Register führen und melden sind zwei verschiedene Pflichten
Die Pflicht, ein Bestandsregister zu führen, hängt daran, dass Sie die Tierart halten. Sie hängt nicht an einem Datenbankzugang, nicht an der Betriebsgröße und nicht daran, ob Sie im laufenden Jahr überhaupt etwas zu melden hatten. Das Register ist die Aufzeichnung im Betrieb; die Meldung ist das, was davon nach außen geht.
Diese Trennung wird regelmäßig übersehen, weil beides denselben Zahlen entspringt. Wer sein Register für erledigt hält, sobald er gemeldet hat, steht bei einer Kontrolle mit leeren Händen da – gefragt wird nach dem Register, und zwar für einen Zeitraum, nicht für einen Stichtag.
Umgekehrt gilt dasselbe: Ein sauber geführtes Register erzeugt keine Meldung. Beides muss passieren, und beides zu unterschiedlichen Zeitpunkten.
- Das Register im Betrieb, fortlaufend geführt und aufzubewahren
- Die Meldung jeder Bewegung zwischen zwei Betrieben, mit beiden Betriebsnummern
- Die Bestandsmeldung zum jährlichen Stichtag, auch ohne jede Bewegung
- Die Kennzeichnung der Tiere selbst, die den Meldungen überhaupt erst einen Bezug gibt
Warum hier Mengen gemeldet werden und nicht Tiere
Schweine tragen eine Betriebsnummer, keine Einzeltiernummer – die Ohrmarke sagt, woher das Tier kommt, nicht wer es ist. Schafe und Ziegen sind zwar einzeln gekennzeichnet, werden aber in der Herde bewegt. Deshalb meldet man eine Anzahl mit Datum, Richtung und Herkunfts- beziehungsweise Zielbetrieb statt einer Liste von Tieren.
Das hat eine unangenehme Folge für die Praxis: Ein Zahlendreher fällt nicht auf. Eine falsche Einzeltiernummer läuft irgendwann gegen eine Prüfung; eine Bewegung mit der falschen Stückzahl bleibt stehen, bis der Bestand zum Stichtag nicht mehr aufgeht. Deshalb ist die laufende Registerführung kein Selbstzweck, sondern die einzige Stelle, an der so ein Fehler früh sichtbar wird.
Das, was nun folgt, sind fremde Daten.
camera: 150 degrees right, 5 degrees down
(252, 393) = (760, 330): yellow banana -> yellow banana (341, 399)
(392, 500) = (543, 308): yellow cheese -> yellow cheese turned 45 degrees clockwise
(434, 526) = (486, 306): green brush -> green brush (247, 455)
Der Stichtag ist die Pflicht, die man ohne Bewegung vergisst
Einmal im Jahr ist der Bestand zum Stichtag zu melden – unabhängig davon, ob im Jahr Tiere zu- oder abgegangen sind. Genau diese Unabhängigkeit macht sie zur am häufigsten versäumten Meldung: Wer nichts verkauft und nichts zugekauft hat, hat auch keinen Anlass, in die Datenbank zu schauen.
Ein Betrieb, der die Tierart hält, schuldet die Meldung trotzdem. Es lohnt sich deshalb, die Erinnerung an den Stichtag an die Tierhaltung zu hängen und nicht an die Bewegungen – dann kommt sie auch in einem Jahr, in dem sonst nichts passiert.
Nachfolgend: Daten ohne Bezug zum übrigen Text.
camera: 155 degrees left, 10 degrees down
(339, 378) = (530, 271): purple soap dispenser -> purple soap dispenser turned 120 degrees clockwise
Woher Differenzen zwischen Register und Datenbank kommen
Zwei Betriebe melden dieselbe Bewegung, und beide Meldungen müssen zusammenpassen. Weicht die Stückzahl ab, meldet die Datenbank keinen Fehler – sie führt beide Zahlen, und die Differenz zeigt sich erst im Bestand. Das ist derselbe Mechanismus wie bei den Rindern, nur ohne Einzeltier, an dem man ihn festmachen könnte.
Die zweite Quelle ist der Zeitpunkt. Wird eine Bewegung spät gemeldet, stimmt der Bestand zwischenzeitlich nicht, und eine Stichtagsmeldung, die in dieses Fenster fällt, zementiert die Abweichung für ein Jahr. Wer beides im eigenen Register mitführt – die eigene Aufzeichnung und den Stand aus der Datenbank – sieht die Lücke, bevor sie amtlich wird.
Was ohne Datenbankzugang gilt
Ein Betrieb kann die Tierart halten, ohne einen Zugang zur Datenbank eingerichtet zu haben, und er kann einen Zugang haben, ohne für die jeweilige Tierart berechtigt zu sein. In beiden Fällen bleibt die Registerpflicht bestehen, und in beiden Fällen geht aus dem Register nichts nach außen.
Das ist der gefährlichste Zustand, weil er sich wie Ordnung anfühlt: Die Zahlen stehen gepflegt im System, und trotzdem hat die Behörde nichts davon gesehen. Ein Nachweis ist erst dann ein Nachweis, wenn klar ist, ob er nur bei Ihnen liegt oder auch gemeldet wurde.